Clarke and Atheism
The more times I see 2001: A Space Odyssey, the
stranger the movie gets. Arthur C Clarke said a couple of things about the film
which illuminate what it is about, and a number of details in the film offer
further clues. Other work he became interested in much later, also casts light
on the real subject of the film.
Firstly, there is Clarke’s famous statement that Kubrick and
Clarke had persuaded MGM to fund an enormously expensive religious movie (he
actually meant a theological movie, but such a distinction might have
been lost on the moguls of the time). His books are in fact often peppered with
ideas which approach theological questions, yet he described himself as an
atheist many times during his life. This apparent contradiction needs to be
explored.
A good overview of the complexity of his views on both
religion and theology can be found on the Wikipedia page on Clarke’s life:
Themes of religion and spirituality appear in much of
Clarke's writing. He said: "Any path to knowledge is a path to God—or
Reality, whichever word one prefers to use."[105]
[Mintowt-Czyz, Lech (19 March 2008). "Sir
Arthur C. Clarke: The Times obituary". The Times. London.
Retrieved 6 August 2008.]
And:
He described himself as
"fascinated by the concept of God". J.
B. S. Haldane, near the end of his life, suggested in a personal letter to
Clarke that Clarke should receive a prize in theology for being one of the few
people to write anything new on the subject, and went on to say that if
Clarke's writings did not contain multiple contradictory theological views, he
might have been a menace.[106]
[Clarke, Arthur C. (1999) [1991]. "Credo". Greetings, Carbon-Based
Bipeds!. First appearing in Living Philosophies, Clifton Fadiman,
ed. (Doubleday). New York: St. Martin's Griffin. pp. 358–363. ISBN
978-0-312-26745-2. Retrieved 8
January 2010.]
I think Haldane was right about how dangerous some of his
ideas were, and that he often contradicted himself on matters of theology
outside the scope of science. The following illustrates how he occupied
different intellectual spaces from early on in his life, and right up to the
end:
When he entered the Royal Air Force, Clarke
insisted that his dog tags be marked "pantheist"

**DATASET CONTENT**:
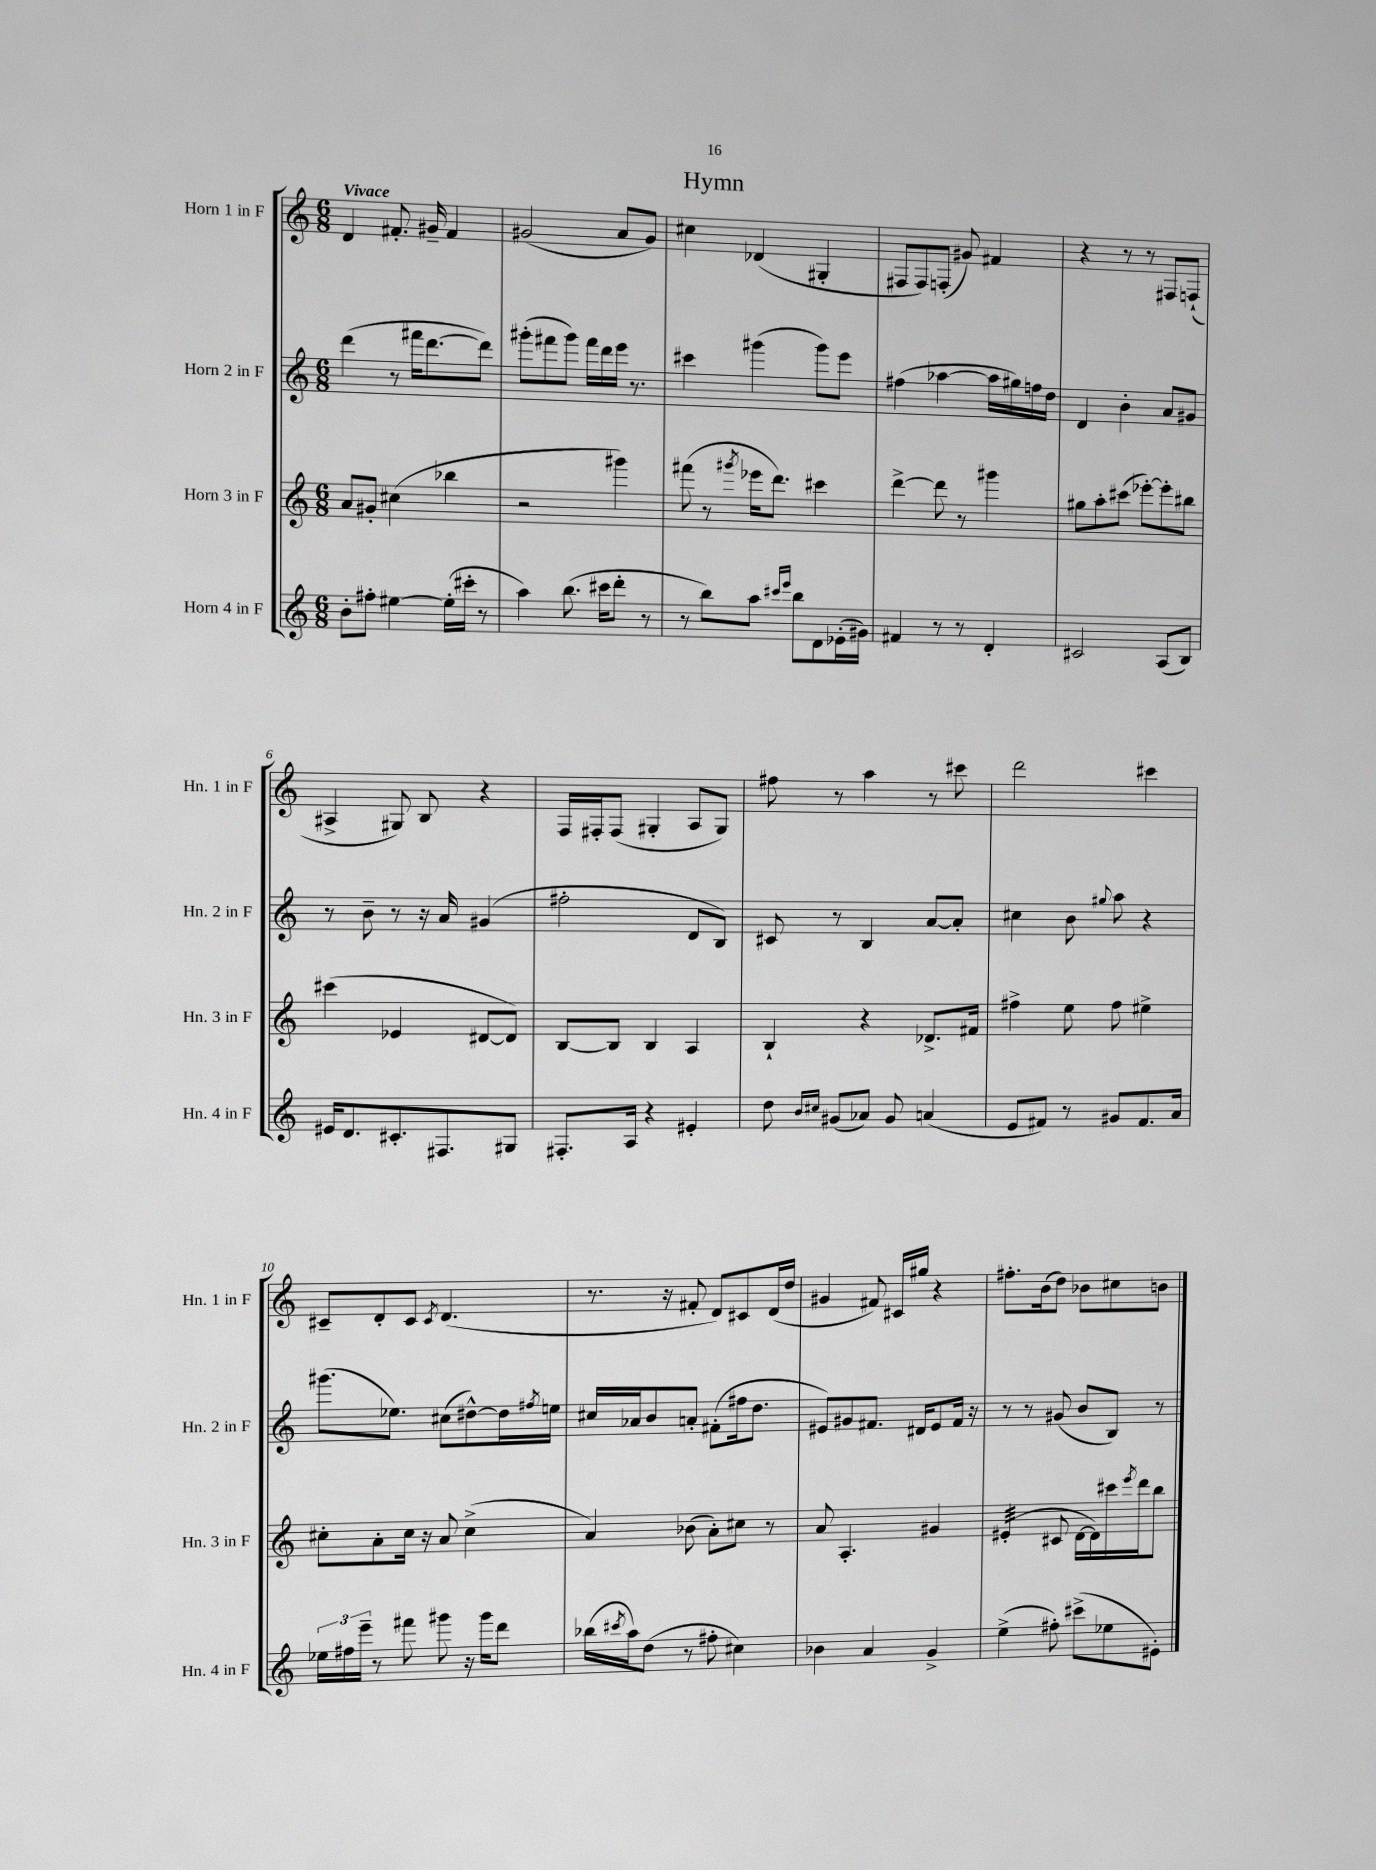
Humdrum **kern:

**EXERCISE DIRECTIONS**:
Answer these about the text on Clarke and atheism:
(a) What kind of movie did Clarke say he and Kubrick had persuaded MGM to fund?
(b) What did Clarke describe himself as many times during his life?
(c) Who suggested in a personal letter that Clarke should receive a prize in theology?
The lines play no part in this work.

**EXERCISE ANSWER**:
(a) An enormously expensive religious movie.
(b) An atheist.
(c) J. B. S. Haldane.